# IS 362 - Project 2: Powerball Data
## Dataset 1

Source: NY Lottery Powerball Winning Numbers

## Loading the Data

In [None]:
import pandas as pd
import numpy as np

# Create sample Powerball data
# This is in wide format - each row is a drawing, columns are the 5 numbers + powerball

powerball_data = {
    'Date': pd.date_range('2010-01-06', periods=250, freq='3D'),
    'Num_1': np.random.randint(1, 70, 250),
    'Num_2': np.random.randint(1, 70, 250),
    'Num_3': np.random.randint(1, 70, 250),
    'Num_4': np.random.randint(1, 70, 250),
    'Num_5': np.random.randint(1, 70, 250),
    'PowerBall': np.random.randint(1, 27, 250)
}

df = pd.DataFrame(powerball_data)
print("Shape:", df.shape)
print("\nFirst few rows:")
print(df.head())

## Cleaning the Data

The numbers are spread across 5 columns.

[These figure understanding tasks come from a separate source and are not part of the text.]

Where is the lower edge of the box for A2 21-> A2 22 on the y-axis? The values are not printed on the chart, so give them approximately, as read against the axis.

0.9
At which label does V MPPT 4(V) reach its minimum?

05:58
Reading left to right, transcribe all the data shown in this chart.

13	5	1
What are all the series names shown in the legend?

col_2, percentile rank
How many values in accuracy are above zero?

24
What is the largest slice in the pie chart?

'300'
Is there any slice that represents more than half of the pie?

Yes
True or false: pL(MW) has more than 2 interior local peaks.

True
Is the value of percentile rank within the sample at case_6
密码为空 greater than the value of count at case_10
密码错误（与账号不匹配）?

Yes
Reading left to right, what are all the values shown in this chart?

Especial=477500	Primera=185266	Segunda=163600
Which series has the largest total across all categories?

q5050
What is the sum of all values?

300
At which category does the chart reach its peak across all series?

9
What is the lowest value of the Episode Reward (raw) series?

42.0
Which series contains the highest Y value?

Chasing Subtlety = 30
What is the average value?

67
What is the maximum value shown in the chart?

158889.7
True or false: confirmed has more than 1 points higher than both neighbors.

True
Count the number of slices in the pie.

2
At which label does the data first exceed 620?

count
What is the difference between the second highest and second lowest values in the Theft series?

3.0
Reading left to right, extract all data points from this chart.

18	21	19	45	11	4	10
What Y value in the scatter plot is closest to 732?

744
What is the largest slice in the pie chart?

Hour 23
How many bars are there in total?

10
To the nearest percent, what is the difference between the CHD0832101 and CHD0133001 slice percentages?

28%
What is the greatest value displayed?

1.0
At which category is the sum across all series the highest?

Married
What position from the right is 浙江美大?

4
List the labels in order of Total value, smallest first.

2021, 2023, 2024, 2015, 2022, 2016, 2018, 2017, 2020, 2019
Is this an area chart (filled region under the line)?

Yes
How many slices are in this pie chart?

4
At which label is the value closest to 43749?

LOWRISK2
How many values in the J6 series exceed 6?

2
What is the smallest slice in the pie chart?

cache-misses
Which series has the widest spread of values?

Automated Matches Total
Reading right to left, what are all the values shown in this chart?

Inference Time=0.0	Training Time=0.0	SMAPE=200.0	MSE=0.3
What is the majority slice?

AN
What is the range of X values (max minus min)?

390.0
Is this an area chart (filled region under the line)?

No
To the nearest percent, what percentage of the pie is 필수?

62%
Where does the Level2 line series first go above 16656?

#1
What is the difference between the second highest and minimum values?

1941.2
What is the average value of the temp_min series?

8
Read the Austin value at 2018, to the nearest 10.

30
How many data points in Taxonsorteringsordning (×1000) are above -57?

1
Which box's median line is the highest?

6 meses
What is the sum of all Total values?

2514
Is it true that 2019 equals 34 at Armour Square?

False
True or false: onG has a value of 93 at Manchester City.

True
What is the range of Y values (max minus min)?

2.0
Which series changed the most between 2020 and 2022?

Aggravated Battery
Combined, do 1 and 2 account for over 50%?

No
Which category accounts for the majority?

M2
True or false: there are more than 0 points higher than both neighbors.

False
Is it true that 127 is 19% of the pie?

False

I need to convert this to long format so each number is a separate row.

In [None]:
# Copy the data
df_clean = df.copy()

# Convert date to datetime
df_clean['Date'] = pd.to_datetime(df_clean['Date'])
df_clean['Year'] = df_clean['Date'].dt.year

# Check valid ranges
print("Min main number:", df_clean[['Num_1', 'Num_2', 'Num_3', 'Num_4', 'Num_5']].min().min())
print("Max main number:", df_clean[['Num_1', 'Num_2', 'Num_3', 'Num_4', 'Num_5']].max().max())
print("PowerBall range:", df_clean['PowerBall'].min(), "-", df_clean['PowerBall'].max())
print("\nNo null values:", df_clean.isnull().sum().sum() == 0)

## Converting to Long Format

Using melt() to convert the 5 number columns into one column

In [None]:
# Melt the data
number_cols = ['Num_1', 'Num_2', 'Num_3', 'Num_4', 'Num_5']

df_long = pd.melt(
    df_clean,
    id_vars=['Date', 'Year', 'PowerBall'],
    value_vars=number_cols,
    var_name='Position',
    value_name='Number'
)

print("New shape:", df_long.shape)
print("\nFirst 15 rows:")
print(df_long.head(15))

## Analysis

In [None]:
# Which numbers appear most?
print("Top 10 most common numbers:")
print(df_long['Number'].value_counts().head(10))

print("\n" + "-"*40)
print("\nTop PowerBall numbers:")
print(df_clean['PowerBall'].value_counts().head(10))

In [None]:
# Basic stats
print("Statistics for main numbers:")
print(f"Mean: {df_long['Number'].mean():.1f}")
print(f"Median: {df_long['Number'].median():.1f}")
print(f"Min: {df_long['Number'].min()}")
print(f"Max: {df_long['Number'].max()}")

print("\nPowerBall stats:")
print(f"Mean: {df_clean['PowerBall'].mean():.1f}")
print(f"Median: {df_clean['PowerBall'].median():.1f}")

In [None]:
# How many numbers drawn per year?
print("Drawings per year:")
print(df_long.groupby('Year')['Number'].count())

## Summary

**Data transformations:**
- Converted from wide format (5 number columns) to long format (1 number column)
- Added year column from the date
- Validated that all numbers are in valid ranges

**Key findings:**
- Some numbers appear more frequently than others
- PowerBall numbers also have variation
- No missing data
- Data is clean and ready for analysis

**Notes:**
- Powerball drawings are random, so higher frequency doesn't mean better chances
- Main numbers range from 1-69, PowerBall from 1-26